Baker McKenzie | Chinese investment in Spain has reduced drastically in the first of half of 2019, falling to a modest 10 Mn$.
Comparing these figures with the first half of 2018 – when Chinese companies invested 1.1 Bn$ in our country – the influence that the capital controls established by the Beijing government have had, combined with macroeconomic global tensions and the progressive increase in political and regulatory controls in recipient countries, can be appreciated.
Following a strong start to 2019, driven mainly by the closure of two major transactions already announced in 2018 (Shandong Ruyi-Lycra and Anta-Amer), activity stabilised rapidly, both in Europe and North America. In the first six months of 2019, investments by Chinese companies in completed transactions in Europe and North America amounted to 12.3 Bn$: 3.3 Bn$ in North America and 9 Bn$ in Europe. In comparison with other years, the Baker McKenzie report shows that Chinese investment reached its high point in Europe in the first half of 2017 at 53.9 Bn$ and in North America in the second half of 2016 at 28.2 Bn$ respectively.
In the words of Maite Diez, M&A partner at Baker Mckenzie,
“the principal reasons for the fall in Chinese investment operations are the capital controls established by the Beijing government, the trade tensions with the US and the progressive toughening of the scrutiny of Chinese investments in the main recipient countries. Nevertheless, the fact that investment in Europe is three times greater than that in the US shows that Chinese investors appreciate the quality of European corporate assets and consider the synergies are adequate for their companies, although the increase in regulatory restrictions in relation to foreign investment in determined assets makes them more cautious about carrying out transactions in the same volumes as previous years”.
North America and Europe are not the only regions to suffer a fall in Chinese investment. Global investment by companies based in China reduced even more in the first quarter of 2019, global M&A operations announced recently by Chinese companies falling 60% (to 20 Bn$).
Investor characteristics, average operation value and most relevant transactions
The above-mentioned capital controls established in China have stopped state owned enterprises (SOEs) from investing abroad: their activity in Europe and North America has fallen significantly, as is shown by 94% of combined Chinese investment in both regions coming from private companies. In Europe the participation of SOEs in total investment has fallen to 6%, having made up more than half in the last five years.

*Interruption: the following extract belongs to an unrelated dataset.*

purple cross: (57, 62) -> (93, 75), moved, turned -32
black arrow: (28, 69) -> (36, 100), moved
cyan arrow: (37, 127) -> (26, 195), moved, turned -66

As for the value of operations, the average value of operations in North America is still well below the previous average in 2015-16, with the average value of operations in 2019 35 Mn$ and 2018 29Mn$, barely a third of the average value of operations 2015, which was 90 Mn$. The average value of operations in Europe in the first half of 2019 was 143 Mn$, similar to the average value of 149 Mn$ achieved in 2015.

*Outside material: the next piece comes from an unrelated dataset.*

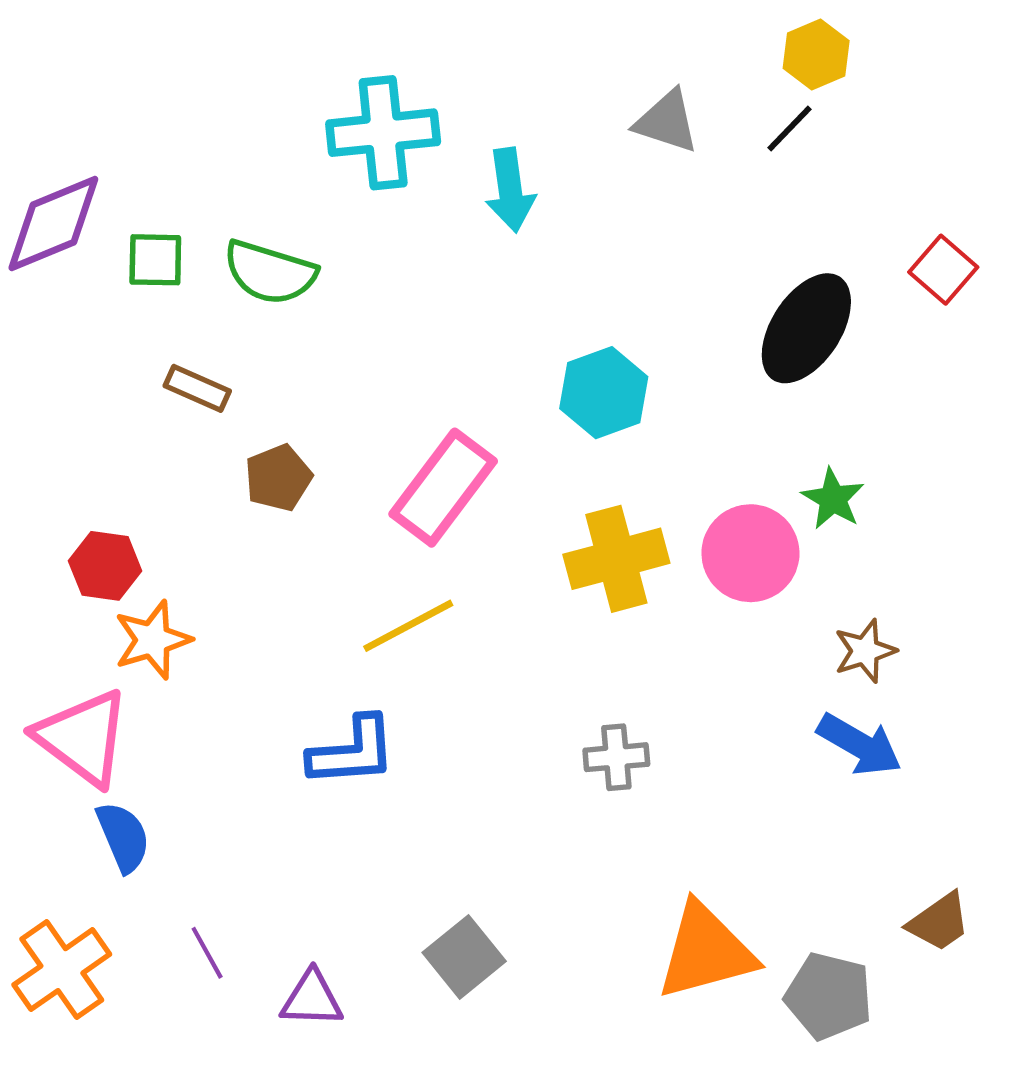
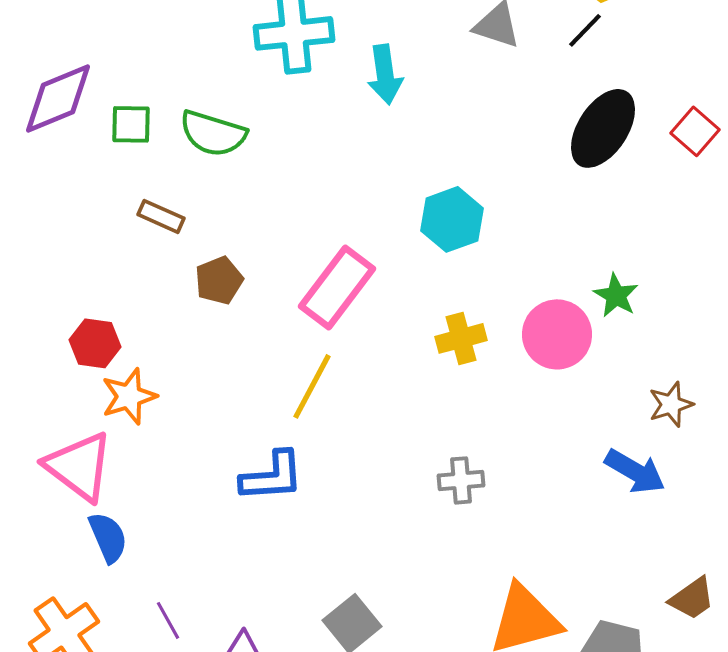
black ellipse: (806, 328) -> (603, 128), moved
yellow cross: (616, 559) -> (461, 338), size x0.7
yellow line: (408, 626) -> (312, 386), turned -34
brown star: (865, 651) -> (671, 404), moved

The major operations announced in the first half of 2019 in Europe were Anta´s acquisition of the Finnish sports clothing company Amer (valued at 5.2 Bn$, the largest Chinese investment of the year so far), Evergande´s acquisition of 51% of the Swedish electric car maker NEVS (valued at 930 Mn$), Ant Financial´s purchase of the British payments company WorldFirst (700 Mn$) and Haier´s acquisition of the Italian white goods company Candy (for 547 Mn$). This data shows that Nordic countries are the only ones seeing an increase in Chinese investment activity, as – both in Finland and Sweden – the largest operations have been announced. France and Germany have seen significant falls in Chinese investment, reducing by 97% and 75% respectively in terms of value. Analysing the most active sectors in terms of receiving investment, consumer services and products and the car industry make up three quarters of total investment, in both Europe and North America.
The report´s outlook for the second half of 2019 is not very optimistic. It is likely that Chinese investment in Europe and North America remains at current levels, with no major changes foreseen in the months to come. In June 2019, analysts only registered 4.6 Bn$ of M&A transactions announced in North America and 2Bn$ in Europe. On the outlook for the next few months, M&A partner at Baker McKenzie, Maite Diez, concludes that “any toughening of capital controls by the Chinese government will significantly impact on future investment abroad and will increase the caution of Chinese investors, who will avoid potentially delicate investments. We should not forget that the US-China trade tensions could increase, and we should also watch closely the criteria established by the EU – and the new European Commission when it starts in the autumn – for Chinese SOE investment on European soil. In the short term this all means it will be complicated to return to the volumes of Chinese direct investment achieved in the past”.